**What you have to do:**
Collect each line of the records that contains the word "know", and reproduce those lines in full.

####################

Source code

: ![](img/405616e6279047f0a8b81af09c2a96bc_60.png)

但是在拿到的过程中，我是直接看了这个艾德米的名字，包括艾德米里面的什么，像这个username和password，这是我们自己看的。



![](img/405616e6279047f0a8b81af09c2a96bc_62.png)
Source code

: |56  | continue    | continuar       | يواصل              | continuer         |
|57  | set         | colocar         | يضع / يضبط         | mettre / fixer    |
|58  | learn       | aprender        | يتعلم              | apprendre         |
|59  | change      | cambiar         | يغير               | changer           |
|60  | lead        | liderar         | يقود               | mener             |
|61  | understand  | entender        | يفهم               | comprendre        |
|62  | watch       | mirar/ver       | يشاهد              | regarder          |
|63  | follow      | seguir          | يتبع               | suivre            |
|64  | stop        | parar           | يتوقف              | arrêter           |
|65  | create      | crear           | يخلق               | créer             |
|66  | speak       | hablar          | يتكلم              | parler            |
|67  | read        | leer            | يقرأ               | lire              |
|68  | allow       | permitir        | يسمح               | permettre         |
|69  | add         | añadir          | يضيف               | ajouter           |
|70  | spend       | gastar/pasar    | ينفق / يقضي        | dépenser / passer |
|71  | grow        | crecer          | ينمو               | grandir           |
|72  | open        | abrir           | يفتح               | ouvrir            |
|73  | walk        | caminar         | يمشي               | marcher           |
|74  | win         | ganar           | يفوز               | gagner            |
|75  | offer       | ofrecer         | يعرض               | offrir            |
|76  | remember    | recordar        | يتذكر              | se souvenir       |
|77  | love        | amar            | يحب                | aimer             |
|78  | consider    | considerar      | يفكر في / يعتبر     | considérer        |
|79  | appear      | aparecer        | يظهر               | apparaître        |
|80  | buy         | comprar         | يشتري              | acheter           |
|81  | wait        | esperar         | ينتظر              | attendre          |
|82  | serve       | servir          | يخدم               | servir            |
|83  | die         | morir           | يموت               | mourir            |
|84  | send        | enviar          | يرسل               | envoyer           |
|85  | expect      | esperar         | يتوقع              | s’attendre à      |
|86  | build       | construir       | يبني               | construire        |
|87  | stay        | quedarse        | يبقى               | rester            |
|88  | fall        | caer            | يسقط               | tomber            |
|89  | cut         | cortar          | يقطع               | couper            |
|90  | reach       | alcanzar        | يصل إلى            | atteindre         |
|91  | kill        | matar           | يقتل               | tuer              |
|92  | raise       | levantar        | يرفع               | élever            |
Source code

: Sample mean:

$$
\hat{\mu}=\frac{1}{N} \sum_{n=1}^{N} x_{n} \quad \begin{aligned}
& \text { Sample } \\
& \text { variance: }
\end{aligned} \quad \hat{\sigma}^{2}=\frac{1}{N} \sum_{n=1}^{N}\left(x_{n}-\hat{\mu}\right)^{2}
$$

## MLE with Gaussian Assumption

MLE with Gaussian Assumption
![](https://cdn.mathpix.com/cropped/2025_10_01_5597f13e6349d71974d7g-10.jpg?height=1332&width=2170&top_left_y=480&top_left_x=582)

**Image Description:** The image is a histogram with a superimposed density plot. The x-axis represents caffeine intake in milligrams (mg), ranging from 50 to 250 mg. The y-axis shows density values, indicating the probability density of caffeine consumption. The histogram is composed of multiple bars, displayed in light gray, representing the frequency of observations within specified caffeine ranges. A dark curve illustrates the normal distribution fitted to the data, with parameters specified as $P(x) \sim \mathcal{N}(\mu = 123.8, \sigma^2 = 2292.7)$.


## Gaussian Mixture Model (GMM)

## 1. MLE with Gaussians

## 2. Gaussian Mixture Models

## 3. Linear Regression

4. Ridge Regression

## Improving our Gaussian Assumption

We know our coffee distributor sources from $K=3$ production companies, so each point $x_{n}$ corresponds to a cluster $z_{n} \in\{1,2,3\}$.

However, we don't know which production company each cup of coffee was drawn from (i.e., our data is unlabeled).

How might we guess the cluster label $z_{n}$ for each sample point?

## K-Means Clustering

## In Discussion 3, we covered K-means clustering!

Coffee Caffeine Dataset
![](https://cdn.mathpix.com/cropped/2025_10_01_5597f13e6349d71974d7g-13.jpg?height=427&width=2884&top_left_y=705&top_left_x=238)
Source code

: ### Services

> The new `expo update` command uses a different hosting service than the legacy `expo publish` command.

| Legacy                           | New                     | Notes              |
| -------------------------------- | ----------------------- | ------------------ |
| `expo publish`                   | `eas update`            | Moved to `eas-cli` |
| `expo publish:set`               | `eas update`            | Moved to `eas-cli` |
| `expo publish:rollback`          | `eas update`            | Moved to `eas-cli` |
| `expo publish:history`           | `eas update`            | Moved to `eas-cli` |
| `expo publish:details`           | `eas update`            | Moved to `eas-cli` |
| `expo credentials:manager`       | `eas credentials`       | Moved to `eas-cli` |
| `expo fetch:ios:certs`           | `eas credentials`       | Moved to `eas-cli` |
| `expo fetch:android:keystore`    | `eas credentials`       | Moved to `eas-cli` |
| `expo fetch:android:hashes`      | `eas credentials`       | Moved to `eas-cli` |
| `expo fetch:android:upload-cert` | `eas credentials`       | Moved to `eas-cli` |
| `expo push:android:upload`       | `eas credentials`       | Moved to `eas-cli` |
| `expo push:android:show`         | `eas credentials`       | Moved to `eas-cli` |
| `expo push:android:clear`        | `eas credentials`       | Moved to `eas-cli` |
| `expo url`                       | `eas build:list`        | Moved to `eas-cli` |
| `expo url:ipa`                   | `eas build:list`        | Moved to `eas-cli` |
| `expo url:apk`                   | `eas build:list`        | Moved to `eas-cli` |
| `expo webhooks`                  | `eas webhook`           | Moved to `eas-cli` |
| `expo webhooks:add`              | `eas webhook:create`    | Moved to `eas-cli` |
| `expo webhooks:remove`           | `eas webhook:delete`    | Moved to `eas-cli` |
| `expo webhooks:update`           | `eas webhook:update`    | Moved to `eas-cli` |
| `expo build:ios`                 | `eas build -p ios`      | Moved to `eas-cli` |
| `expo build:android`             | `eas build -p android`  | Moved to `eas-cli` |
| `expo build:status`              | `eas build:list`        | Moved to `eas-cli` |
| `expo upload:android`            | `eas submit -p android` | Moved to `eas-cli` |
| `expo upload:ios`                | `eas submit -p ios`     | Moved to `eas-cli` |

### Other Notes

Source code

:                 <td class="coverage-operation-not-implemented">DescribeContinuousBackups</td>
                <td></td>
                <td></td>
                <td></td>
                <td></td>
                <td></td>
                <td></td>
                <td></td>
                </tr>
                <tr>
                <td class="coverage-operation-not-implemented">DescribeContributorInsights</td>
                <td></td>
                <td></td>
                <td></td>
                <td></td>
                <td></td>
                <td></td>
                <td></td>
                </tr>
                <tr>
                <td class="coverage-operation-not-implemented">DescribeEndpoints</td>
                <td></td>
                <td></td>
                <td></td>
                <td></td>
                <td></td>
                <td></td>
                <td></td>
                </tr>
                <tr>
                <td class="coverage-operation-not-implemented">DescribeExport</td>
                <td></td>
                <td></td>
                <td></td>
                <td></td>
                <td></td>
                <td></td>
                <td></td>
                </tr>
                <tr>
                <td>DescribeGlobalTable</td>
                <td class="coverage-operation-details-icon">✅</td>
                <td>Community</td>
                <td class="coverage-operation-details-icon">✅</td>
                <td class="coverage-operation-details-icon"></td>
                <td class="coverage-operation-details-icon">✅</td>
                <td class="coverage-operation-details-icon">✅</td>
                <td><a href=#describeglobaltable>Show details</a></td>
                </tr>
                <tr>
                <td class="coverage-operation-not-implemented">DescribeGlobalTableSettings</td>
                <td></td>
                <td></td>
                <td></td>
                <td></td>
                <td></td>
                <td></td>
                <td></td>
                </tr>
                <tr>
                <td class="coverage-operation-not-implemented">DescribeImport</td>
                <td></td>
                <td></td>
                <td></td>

####################

**Response area:**
We know our coffee distributor sources from $K=3$ production companies, so each point $x_{n}$ corresponds to a cluster $z_{n} \in\{1,2,3\}$.
However, we don't know which production company each cup of coffee was drawn from (i.e., our data is unlabeled).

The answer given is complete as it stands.